27 400 XIV
Vaststelling van de begroting van de uitgaven en de ontvangsten van het Ministerie van Landbouw, Natuurbeheer en Visserij (XIV) voor het jaar 2001

nr. 100
VERSLAG VAN EEN ALGEMEEN OVERLEG

Vastgesteld 23 mei 2001

De vaste commissie voor Landbouw, Natuurbeheer en Visserij1 en de vaste commissie voor Sociale Zaken en Werkgelegenheid2 hebben op 25 april 2001 overleg gevoerd met minister Brinkhorst van Landbouw, Visserij en Natuurbeheer en minister Vermeend van Sociale Zaken en Werkgelegenheid over seizoenarbeid in de agrarische sector.

Van dit overleg brengen de commissies bijgaand beknopt verslag uit.

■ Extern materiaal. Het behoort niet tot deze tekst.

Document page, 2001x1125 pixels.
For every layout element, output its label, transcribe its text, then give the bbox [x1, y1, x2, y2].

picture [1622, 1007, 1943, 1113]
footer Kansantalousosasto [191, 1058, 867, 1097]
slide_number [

Vragen en opmerkingen uit de commissies

Mevrouw Van Ardenne-van der Hoeven (CDA) brengt naar voren dat er al meer dan zeven jaar wordt gezocht naar een oplossing voor de problematiek in de seizoenarbeid. In de sector zijn veel inspanningen verricht. Men heeft er alles aan gedaan om voldoende arbeid te verwerven binnen de bestaande bestanden. Uit het marktplanrapport blijkt echter dat het probleem blijft bestaan, dat het benodigde aantal werknemers het aanbod verre overtreft en dat het aantal tewerkstellingsvergunningen dat nu wordt uitgegeven nog steeds niet voldoende is. LTO-Nederland pleit in een brief voor een verruiming van het voorstel en voor een uitzondering via de Wet arbeid vreemdelingen (WAV), zodat voor Poolse werknemers niet de prioriteitsgenietende toets (prio-toets) hoeft te worden gebruikt. Er kan dan een korte procedure worden gevolgd, zodat er voldoende aspergestekers, aardbeienplukkers en in het najaar fruitplukkers zullen zijn.

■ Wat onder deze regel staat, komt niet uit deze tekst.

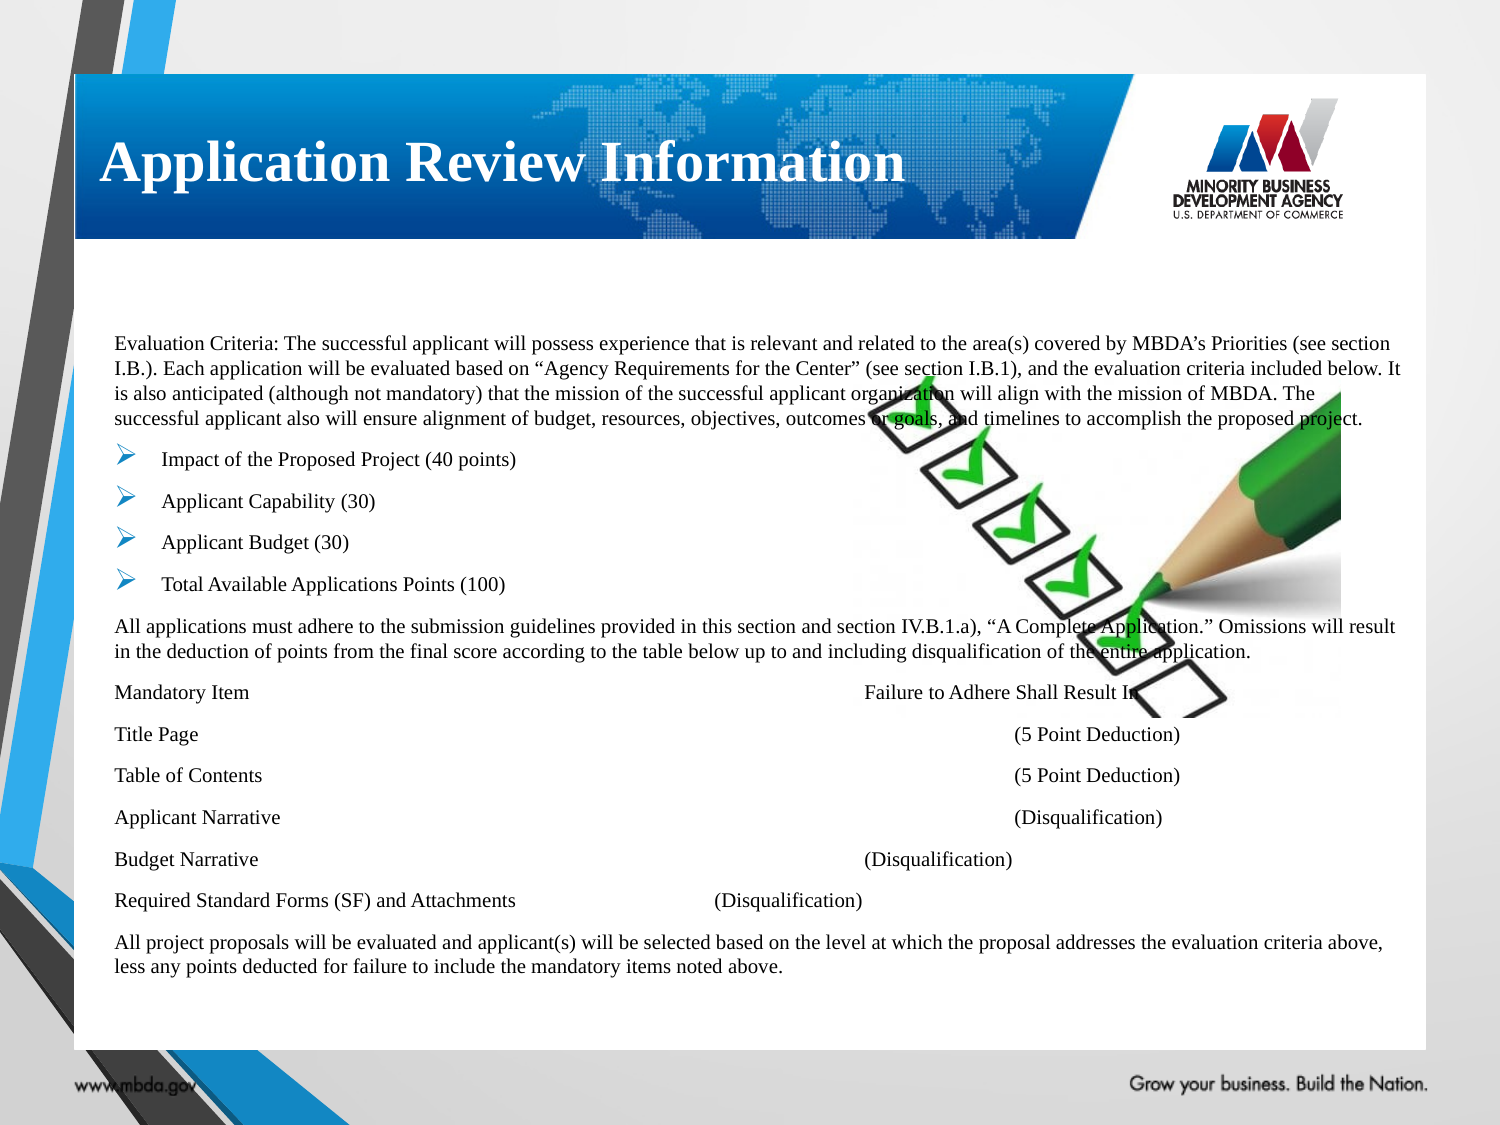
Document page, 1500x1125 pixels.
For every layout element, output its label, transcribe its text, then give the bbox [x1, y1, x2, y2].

picture [853, 375, 1342, 719]
picture [1161, 92, 1352, 227]
picture [68, 1072, 208, 1100]
list Evaluation Criteria: The successful applicant will possess experience that is relevant and related to the area(s) covered by MBDA’s Priorities (see section I.B.). Each application will be evaluated based on “Agency Requirements for the Center” (see section I.B.1), and the evaluation criteria included below. It is also anticipated (although not mandatory) that the mission of the successful applicant organization will align with the mission of MBDA. The successful applicant also will ensure alignment of budget, resources, objectives, outcomes or goals, and timelines to accomplish the proposed project. Impact of the Proposed Project (40 points) Applicant Capability (30) Applicant Budget (30) Total Available Applications Points (100) All applications must adhere to the submission guidelines provided in this section and section IV.B.1.a), “A Complete Application.” Omissions will result in the deduction of points from the final score according to the table below up to and including disqualification of the entire application. Mandatory Item Failure to Adhere Shall Result In Title Page (5 Point Deduction) Table of Contents (5 Point Deduction) Applicant Narrative (Disqualification) Budget Narrative (Disqualification) Required Standard Forms (SF) and Attachments (Disqualification) All project proposals will be evaluated and applicant(s) will be selected based on the level at which the proposal addresses the evaluation criteria above, less any points deducted for failure to include the mandatory items noted above. [99, 263, 1425, 1045]
title Application Review Information [84, 77, 1146, 238]
picture [75, 74, 1136, 239]
picture [1124, 1069, 1435, 1102]
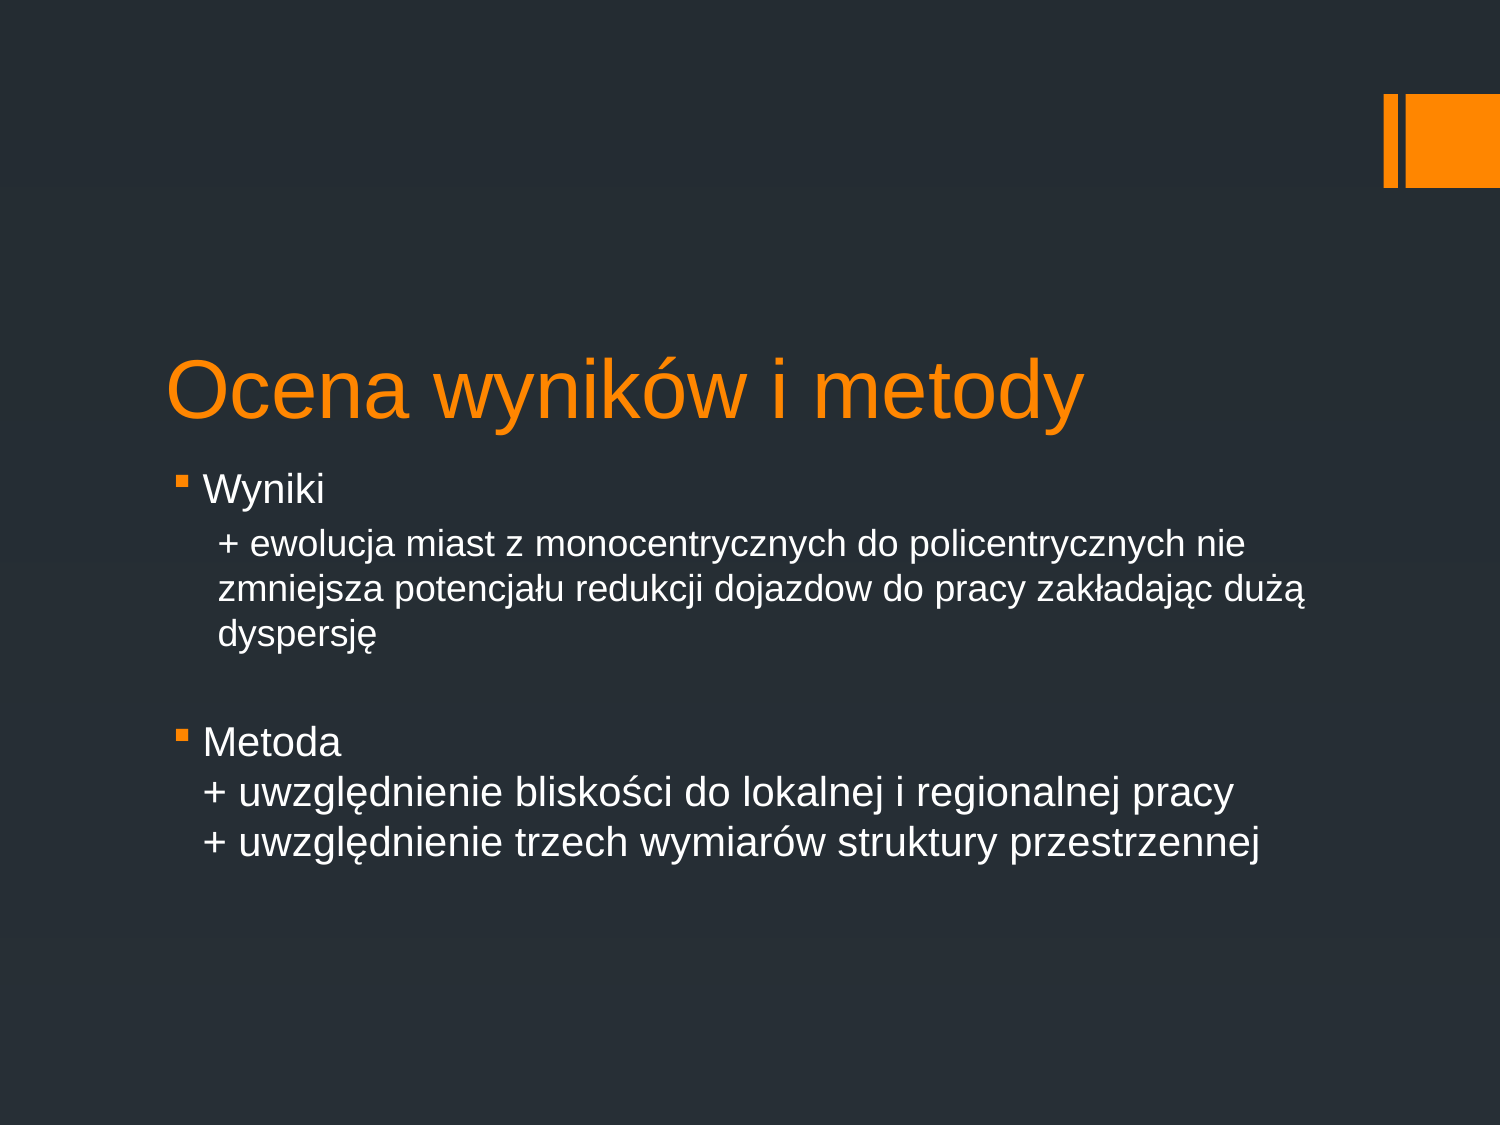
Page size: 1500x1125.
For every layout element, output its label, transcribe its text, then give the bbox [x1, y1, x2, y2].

title Ocena wyników i metody [150, 253, 1350, 443]
list Wyniki + ewolucja miast z monocentrycznych do policentrycznych nie zmniejsza potencjału redukcji dojazdow do pracy zakładając dużą dyspersję Metoda + uwzględnienie bliskości do lokalnej i regionalnej pracy + uwzględnienie trzech wymiarów struktury przestrzennej [150, 454, 1350, 1035]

Keer op keer blijkt dat de procedure bij de Arbeidsvoorziening te lang is. Dat is het knelpunt waar ook de tuinbouw mee zit. Kan de garantie worden gegeven dat binnen twee weken een besluit zal worden genomen over het verlenen van een tewerkstellingsvergunning? Een ander knelpunt betreft tewerkstellingsvergunningen voor Poolse studenten. Die worden in onvoldoende mate afgegeven. Kunnen de ministers daarnaar kijken en dat knelpunt oplossen?

Mevrouw Snijder-Hazelhoff (VVD) is van mening dat het probleem van de seizoenarbeid opgelost moet kunnen worden binnen de bestaande regelgeving. Er zijn afspraken gemaakt en het ministerie en de sector hebben zich daarvoor ingezet. Toch loopt het niet zoals het zou moeten. De WAV moet het uitgangspunt blijven en de prio-toets moet ook gehandhaafd worden, maar de bureaucratische uitvoering van de regelgeving zou sneller moeten. Nu moet als alles is getoetst, het nog vanuit de regio naar een hoger orgaan van arbeidsvoorziening. Kan dat niet gedecentraliseerd worden? Kunnen de regio's niet meer verantwoordelijkheid krijgen? Dat zou versnellend kunnen werken. Is verder een sectorale aanpak niet een oplossing?

De heer Santi (PvdA) wil niet alleen kijken naar de vraagstelling of Poolse seizoenarbeiders toegelaten moeten worden op de arbeidsmarkt, maar ook naar het structurele probleem. Als wordt gesproken over vrij verkeer van mensen en diensten, geldt dat ook voor mensen uit andere landen, zoals Spanje, Portugal en Griekenland. Hebben de werkgevers uit de sector daar geen behoefte aan? In de brief van de minister wordt verwezen naar het SER-advies over arbeidsmobiliteit in de EU. Het kabinet moet daarover nog een standpunt formuleren. Er zullen dan ook niet op korte termijn voorstellen tot verruiming worden gedaan. De Europese Commissie zal namelijk pas over een paar jaar een besluit nemen.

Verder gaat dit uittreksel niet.